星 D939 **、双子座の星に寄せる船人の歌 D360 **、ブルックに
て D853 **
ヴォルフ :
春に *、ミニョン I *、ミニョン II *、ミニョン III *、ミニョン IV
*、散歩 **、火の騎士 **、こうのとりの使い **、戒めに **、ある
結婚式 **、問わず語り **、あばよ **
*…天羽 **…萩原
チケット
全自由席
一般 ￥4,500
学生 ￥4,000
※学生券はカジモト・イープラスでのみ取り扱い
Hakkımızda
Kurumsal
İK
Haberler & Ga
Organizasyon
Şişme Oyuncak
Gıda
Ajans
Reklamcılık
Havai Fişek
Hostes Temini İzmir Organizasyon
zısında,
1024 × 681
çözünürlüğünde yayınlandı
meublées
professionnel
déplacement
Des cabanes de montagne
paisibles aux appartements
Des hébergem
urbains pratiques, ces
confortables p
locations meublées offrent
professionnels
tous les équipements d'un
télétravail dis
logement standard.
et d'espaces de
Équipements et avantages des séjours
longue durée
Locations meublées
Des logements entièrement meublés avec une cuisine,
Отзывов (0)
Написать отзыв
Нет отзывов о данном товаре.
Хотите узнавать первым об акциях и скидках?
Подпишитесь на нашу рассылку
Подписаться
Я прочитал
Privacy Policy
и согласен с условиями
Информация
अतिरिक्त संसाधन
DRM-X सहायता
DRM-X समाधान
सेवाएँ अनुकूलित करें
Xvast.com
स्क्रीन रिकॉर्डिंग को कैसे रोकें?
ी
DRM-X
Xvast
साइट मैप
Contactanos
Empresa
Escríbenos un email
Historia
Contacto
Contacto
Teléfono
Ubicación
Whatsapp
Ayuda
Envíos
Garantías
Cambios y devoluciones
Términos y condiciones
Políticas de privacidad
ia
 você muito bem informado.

···

Extract the text of every one of the records above, reproducing each line in order with no changes.

> [Exercise answer]
星 D939 **、双子座の星に寄せる船人の歌 D360 **、ブルックに
て D853 **
ヴォルフ :
春に *、ミニョン I *、ミニョン II *、ミニョン III *、ミニョン IV
*、散歩 **、火の騎士 **、こうのとりの使い **、戒めに **、ある
結婚式 **、問わず語り **、あばよ **
*…天羽 **…萩原
チケット
全自由席
一般 ￥4,500
学生 ￥4,000
※学生券はカジモト・イープラスでのみ取り扱い
Hakkımızda
Kurumsal
İK
Haberler & Ga
Organizasyon
Şişme Oyuncak
Gıda
Ajans
Reklamcılık
Havai Fişek
Hostes Temini İzmir Organizasyon
zısında,
1024 × 681
çözünürlüğünde yayınlandı
meublées
professionnel
déplacement
Des cabanes de montagne
paisibles aux appartements
Des hébergem
urbains pratiques, ces
confortables p
locations meublées offrent
professionnels
tous les équipements d'un
télétravail dis
logement standard.
et d'espaces de
Équipements et avantages des séjours
longue durée
Locations meublées
Des logements entièrement meublés avec une cuisine,
Отзывов (0)
Написать отзыв
Нет отзывов о данном товаре.
Хотите узнавать первым об акциях и скидках?
Подпишитесь на нашу рассылку
Подписаться
Я прочитал
Privacy Policy
и согласен с условиями
Информация
अतिरिक्त संसाधन
DRM-X सहायता
DRM-X समाधान
सेवाएँ अनुकूलित करें
Xvast.com
स्क्रीन रिकॉर्डिंग को कैसे रोकें?
ी
DRM-X
Xvast
साइट मैप
Contactanos
Empresa
Escríbenos un email
Historia
Contacto
Contacto
Teléfono
Ubicación
Whatsapp
Ayuda
Envíos
Garantías
Cambios y devoluciones
Términos y condiciones
Políticas de privacidad
ia
 você muito bem informado.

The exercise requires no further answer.